Navigating Potential Side Effects
The SKd regimen can cause side effects, and managing them is an important part of the overall care plan. The side effects can vary from person to person in their type and severity. Open communication with the healthcare team is necessary to address any issues that arise promptly.
Some of the most frequently reported side effects include fatigue, nausea, and a decrease in appetite. These are often most noticeable in the days following treatment. To manage nausea, anti-nausea medications are prescribed. Maintaining good nutrition and hydration can also help combat fatigue and poor appetite. Small, frequent meals may be easier to tolerate than large ones.
The treatment can also affect blood cell counts, which are monitored regularly through blood tests. A common hematologic side effect is thrombocytopenia, which is a low level of platelets. Platelets are important for blood clotting, so a low count can increase the risk of bruising or bleeding. Other blood counts, such as red blood cells (anemia) and white blood cells, can also be affected. If blood counts drop too low, the medical team may adjust the dose or temporarily pause treatment.

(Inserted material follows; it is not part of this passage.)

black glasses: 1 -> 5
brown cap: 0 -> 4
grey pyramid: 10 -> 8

Clinical Efficacy and Outcomes
The effectiveness of the Selinexor, Carfilzomib, and Dexamethasone combination has been evaluated in clinical trials. The BOSTON study provided data on the regimen’s performance in patients with relapsed or refractory multiple myeloma. This trial compared the once-weekly SKd regimen to a twice-weekly treatment of bortezomib (another proteasome inhibitor) and dexamethasone.

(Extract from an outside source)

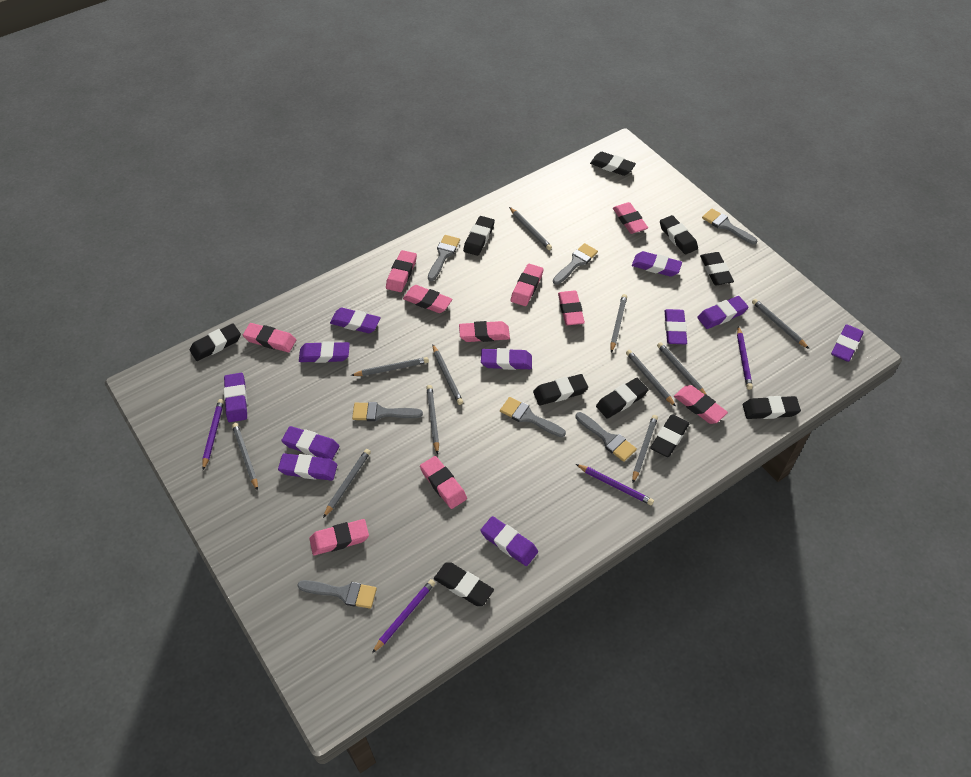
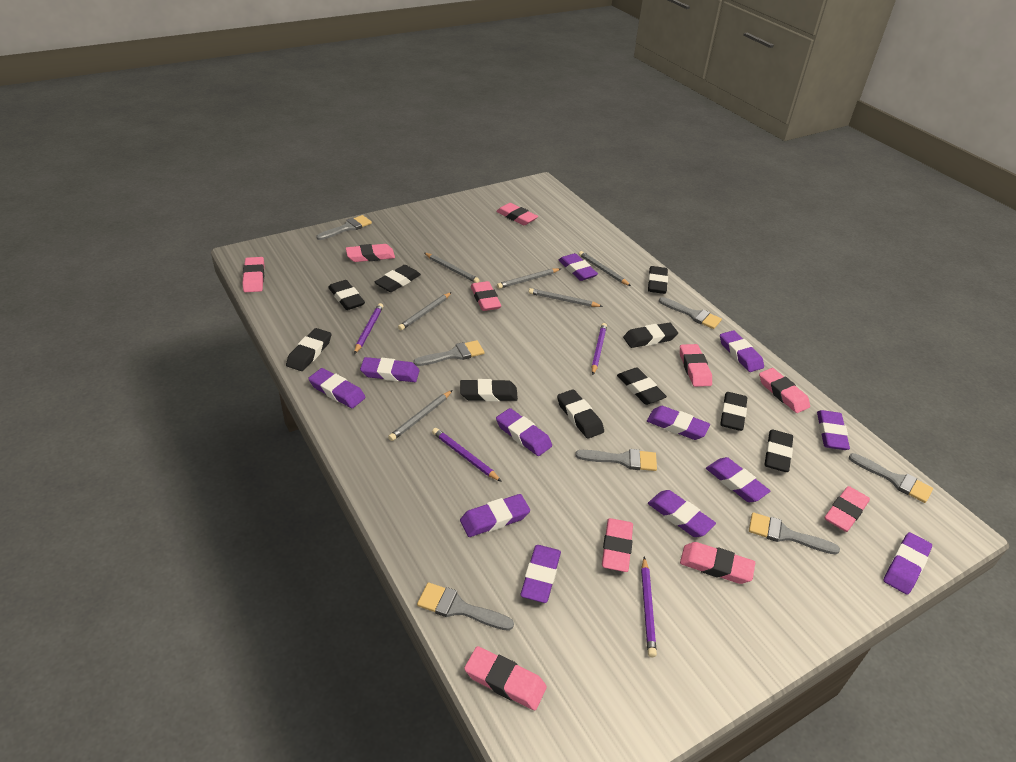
grey pencil: 11 -> 6
purple eraser: 11 -> 12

In one study, the overall response rate (ORR), which is the percentage of patients whose cancer showed a significant response to the treatment, was 78.1%. This included patients who had a complete response, a very good partial response, or a partial response.
An important metric in cancer treatment is progression-free survival (PFS), which measures how long a patient lives without their disease getting worse. The median PFS in one study was 15 months. The studies also noted that the side effects were generally manageable, making the combination a valuable treatment option for previously treated patients.